(Items from a data source)
|---|
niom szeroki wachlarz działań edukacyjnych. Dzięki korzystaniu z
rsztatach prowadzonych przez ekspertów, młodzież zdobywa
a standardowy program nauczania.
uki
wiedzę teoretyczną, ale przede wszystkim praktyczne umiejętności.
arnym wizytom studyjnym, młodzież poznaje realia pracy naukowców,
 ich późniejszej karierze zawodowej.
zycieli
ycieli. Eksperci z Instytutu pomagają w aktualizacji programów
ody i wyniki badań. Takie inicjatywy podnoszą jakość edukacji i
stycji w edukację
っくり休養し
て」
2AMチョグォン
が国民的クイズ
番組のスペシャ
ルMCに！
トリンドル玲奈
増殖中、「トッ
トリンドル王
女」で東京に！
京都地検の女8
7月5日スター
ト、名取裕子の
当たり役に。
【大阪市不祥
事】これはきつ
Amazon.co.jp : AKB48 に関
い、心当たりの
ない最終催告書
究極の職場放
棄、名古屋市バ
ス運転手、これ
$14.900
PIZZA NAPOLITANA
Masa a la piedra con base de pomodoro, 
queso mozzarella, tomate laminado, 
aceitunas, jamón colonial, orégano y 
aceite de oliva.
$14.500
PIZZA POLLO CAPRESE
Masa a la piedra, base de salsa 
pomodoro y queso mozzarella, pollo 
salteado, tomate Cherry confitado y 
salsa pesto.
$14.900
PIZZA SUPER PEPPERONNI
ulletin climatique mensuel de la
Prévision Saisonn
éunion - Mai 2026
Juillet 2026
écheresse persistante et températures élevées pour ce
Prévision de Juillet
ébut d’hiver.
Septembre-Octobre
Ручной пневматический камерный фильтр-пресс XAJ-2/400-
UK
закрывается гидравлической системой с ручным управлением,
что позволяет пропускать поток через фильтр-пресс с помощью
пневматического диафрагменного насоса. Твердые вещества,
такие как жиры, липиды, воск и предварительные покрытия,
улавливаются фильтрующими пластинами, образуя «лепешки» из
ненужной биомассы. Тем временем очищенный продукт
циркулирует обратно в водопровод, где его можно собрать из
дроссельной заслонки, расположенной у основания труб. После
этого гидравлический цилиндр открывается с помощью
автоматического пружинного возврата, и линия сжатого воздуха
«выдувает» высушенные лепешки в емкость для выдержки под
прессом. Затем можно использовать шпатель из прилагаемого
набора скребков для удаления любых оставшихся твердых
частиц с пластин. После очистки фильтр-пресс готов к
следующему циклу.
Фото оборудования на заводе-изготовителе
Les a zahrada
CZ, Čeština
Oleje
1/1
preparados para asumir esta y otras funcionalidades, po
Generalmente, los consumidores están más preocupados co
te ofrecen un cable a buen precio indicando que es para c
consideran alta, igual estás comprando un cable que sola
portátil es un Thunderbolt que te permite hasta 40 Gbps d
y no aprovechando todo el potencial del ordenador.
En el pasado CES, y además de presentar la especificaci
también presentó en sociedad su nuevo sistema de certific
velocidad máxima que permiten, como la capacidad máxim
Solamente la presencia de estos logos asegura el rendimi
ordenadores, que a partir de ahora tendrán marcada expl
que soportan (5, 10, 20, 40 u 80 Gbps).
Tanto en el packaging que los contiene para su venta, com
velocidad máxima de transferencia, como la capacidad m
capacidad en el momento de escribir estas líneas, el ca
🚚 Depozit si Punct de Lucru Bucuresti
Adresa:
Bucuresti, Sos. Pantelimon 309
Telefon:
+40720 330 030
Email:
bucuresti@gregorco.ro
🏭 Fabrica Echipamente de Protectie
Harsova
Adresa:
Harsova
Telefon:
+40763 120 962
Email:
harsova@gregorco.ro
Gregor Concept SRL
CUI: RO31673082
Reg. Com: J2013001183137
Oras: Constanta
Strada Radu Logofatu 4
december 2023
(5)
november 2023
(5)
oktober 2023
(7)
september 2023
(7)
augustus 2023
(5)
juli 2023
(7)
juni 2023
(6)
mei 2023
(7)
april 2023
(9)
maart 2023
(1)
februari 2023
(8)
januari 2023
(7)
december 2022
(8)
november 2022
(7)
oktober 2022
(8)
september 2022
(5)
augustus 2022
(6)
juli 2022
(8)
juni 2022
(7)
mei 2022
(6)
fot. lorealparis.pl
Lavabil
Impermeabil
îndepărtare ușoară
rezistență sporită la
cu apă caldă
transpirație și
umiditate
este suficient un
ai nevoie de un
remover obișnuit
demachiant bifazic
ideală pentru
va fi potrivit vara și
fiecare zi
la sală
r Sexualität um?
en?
|---|
**THE TASK**: Render every line of the material above as a Markdown table with the columns "Row" and "Line." Give each line its own numbered row and leave out any blank lines.

**RESPONSE**:
| Row | Line |
|---|---|
| 1 | niom szeroki wachlarz działań edukacyjnych. Dzięki korzystaniu z |
| 2 | rsztatach prowadzonych przez ekspertów, młodzież zdobywa |
| 3 | a standardowy program nauczania. |
| 4 | uki |
| 5 | wiedzę teoretyczną, ale przede wszystkim praktyczne umiejętności. |
| 6 | arnym wizytom studyjnym, młodzież poznaje realia pracy naukowców, |
| 7 |  ich późniejszej karierze zawodowej. |
| 8 | zycieli |
| 9 | ycieli. Eksperci z Instytutu pomagają w aktualizacji programów |
| 10 | ody i wyniki badań. Takie inicjatywy podnoszą jakość edukacji i |
| 11 | stycji w edukację |
| 12 | っくり休養し |
| 13 | て」 |
| 14 | 2AMチョグォン |
| 15 | が国民的クイズ |
| 16 | 番組のスペシャ |
| 17 | ルMCに！ |
| 18 | トリンドル玲奈 |
| 19 | 増殖中、「トッ |
| 20 | トリンドル王 |
| 21 | 女」で東京に！ |
| 22 | 京都地検の女8 |
| 23 | 7月5日スター |
| 24 | ト、名取裕子の |
| 25 | 当たり役に。 |
| 26 | 【大阪市不祥 |
| 27 | 事】これはきつ |
| 28 | Amazon.co.jp : AKB48 に関 |
| 29 | い、心当たりの |
| 30 | ない最終催告書 |
| 31 | 究極の職場放 |
| 32 | 棄、名古屋市バ |
| 33 | ス運転手、これ |
| 34 | $14.900 |
| 35 | PIZZA NAPOLITANA |
| 36 | Masa a la piedra con base de pomodoro,  |
| 37 | queso mozzarella, tomate laminado,  |
| 38 | aceitunas, jamón colonial, orégano y  |
| 39 | aceite de oliva. |
| 40 | $14.500 |
| 41 | PIZZA POLLO CAPRESE |
| 42 | Masa a la piedra, base de salsa  |
| 43 | pomodoro y queso mozzarella, pollo  |
| 44 | salteado, tomate Cherry confitado y  |
| 45 | salsa pesto. |
| 46 | $14.900 |
| 47 | PIZZA SUPER PEPPERONNI |
| 48 | ulletin climatique mensuel de la |
| 49 | Prévision Saisonn |
| 50 | éunion - Mai 2026 |
| 51 | Juillet 2026 |
| 52 | écheresse persistante et températures élevées pour ce |
| 53 | Prévision de Juillet |
| 54 | ébut d’hiver. |
| 55 | Septembre-Octobre |
| 56 | Ручной пневматический камерный фильтр-пресс XAJ-2/400- |
| 57 | UK |
| 58 | закрывается гидравлической системой с ручным управлением, |
| 59 | что позволяет пропускать поток через фильтр-пресс с помощью |
| 60 | пневматического диафрагменного насоса. Твердые вещества, |
| 61 | такие как жиры, липиды, воск и предварительные покрытия, |
| 62 | улавливаются фильтрующими пластинами, образуя «лепешки» из |
| 63 | ненужной биомассы. Тем временем очищенный продукт |
| 64 | циркулирует обратно в водопровод, где его можно собрать из |
| 65 | дроссельной заслонки, расположенной у основания труб. После |
| 66 | этого гидравлический цилиндр открывается с помощью |
| 67 | автоматического пружинного возврата, и линия сжатого воздуха |
| 68 | «выдувает» высушенные лепешки в емкость для выдержки под |
| 69 | прессом. Затем можно использовать шпатель из прилагаемого |
| 70 | набора скребков для удаления любых оставшихся твердых |
| 71 | частиц с пластин. После очистки фильтр-пресс готов к |
| 72 | следующему циклу. |
| 73 | Фото оборудования на заводе-изготовителе |
| 74 | Les a zahrada |
| 75 | CZ, Čeština |
| 76 | Oleje |
| 77 | 1/1 |
| 78 | preparados para asumir esta y otras funcionalidades, po |
| 79 | Generalmente, los consumidores están más preocupados co |
| 80 | te ofrecen un cable a buen precio indicando que es para c |
| 81 | consideran alta, igual estás comprando un cable que sola |
| 82 | portátil es un Thunderbolt que te permite hasta 40 Gbps d |
| 83 | y no aprovechando todo el potencial del ordenador. |
| 84 | En el pasado CES, y además de presentar la especificaci |
| 85 | también presentó en sociedad su nuevo sistema de certific |
| 86 | velocidad máxima que permiten, como la capacidad máxim |
| 87 | Solamente la presencia de estos logos asegura el rendimi |
| 88 | ordenadores, que a partir de ahora tendrán marcada expl |
| 89 | que soportan (5, 10, 20, 40 u 80 Gbps). |
| 90 | Tanto en el packaging que los contiene para su venta, com |
| 91 | velocidad máxima de transferencia, como la capacidad m |
| 92 | capacidad en el momento de escribir estas líneas, el ca |
| 93 | 🚚 Depozit si Punct de Lucru Bucuresti |
| 94 | Adresa: |
| 95 | Bucuresti, Sos. Pantelimon 309 |
| 96 | Telefon: |
| 97 | +40720 330 030 |
| 98 | Email: |
| 99 | bucuresti@gregorco.ro |
| 100 | 🏭 Fabrica Echipamente de Protectie |
| 101 | Harsova |
| 102 | Adresa: |
| 103 | Harsova |
| 104 | Telefon: |
| 105 | +40763 120 962 |
| 106 | Email: |
| 107 | harsova@gregorco.ro |
| 108 | Gregor Concept SRL |
| 109 | CUI: RO31673082 |
| 110 | Reg. Com: J2013001183137 |
| 111 | Oras: Constanta |
| 112 | Strada Radu Logofatu 4 |
| 113 | december 2023 |
| 114 | (5) |
| 115 | november 2023 |
| 116 | (5) |
| 117 | oktober 2023 |
| 118 | (7) |
| 119 | september 2023 |
| 120 | (7) |
| 121 | augustus 2023 |
| 122 | (5) |
| 123 | juli 2023 |
| 124 | (7) |
| 125 | juni 2023 |
| 126 | (6) |
| 127 | mei 2023 |
| 128 | (7) |
| 129 | april 2023 |
| 130 | (9) |
| 131 | maart 2023 |
| 132 | (1) |
| 133 | februari 2023 |
| 134 | (8) |
| 135 | januari 2023 |
| 136 | (7) |
| 137 | december 2022 |
| 138 | (8) |
| 139 | november 2022 |
| 140 | (7) |
| 141 | oktober 2022 |
| 142 | (8) |
| 143 | september 2022 |
| 144 | (5) |
| 145 | augustus 2022 |
| 146 | (6) |
| 147 | juli 2022 |
| 148 | (8) |
| 149 | juni 2022 |
| 150 | (7) |
| 151 | mei 2022 |
| 152 | (6) |
| 153 | fot. lorealparis.pl |
| 154 | Lavabil |
| 155 | Impermeabil |
| 156 | îndepărtare ușoară |
| 157 | rezistență sporită la |
| 158 | cu apă caldă |
| 159 | transpirație și |
| 160 | umiditate |
| 161 | este suficient un |
| 162 | ai nevoie de un |
| 163 | remover obișnuit |
| 164 | demachiant bifazic |
| 165 | ideală pentru |
| 166 | va fi potrivit vara și |
| 167 | fiecare zi |
| 168 | la sală |
| 169 | r Sexualität um? |
| 170 | en? |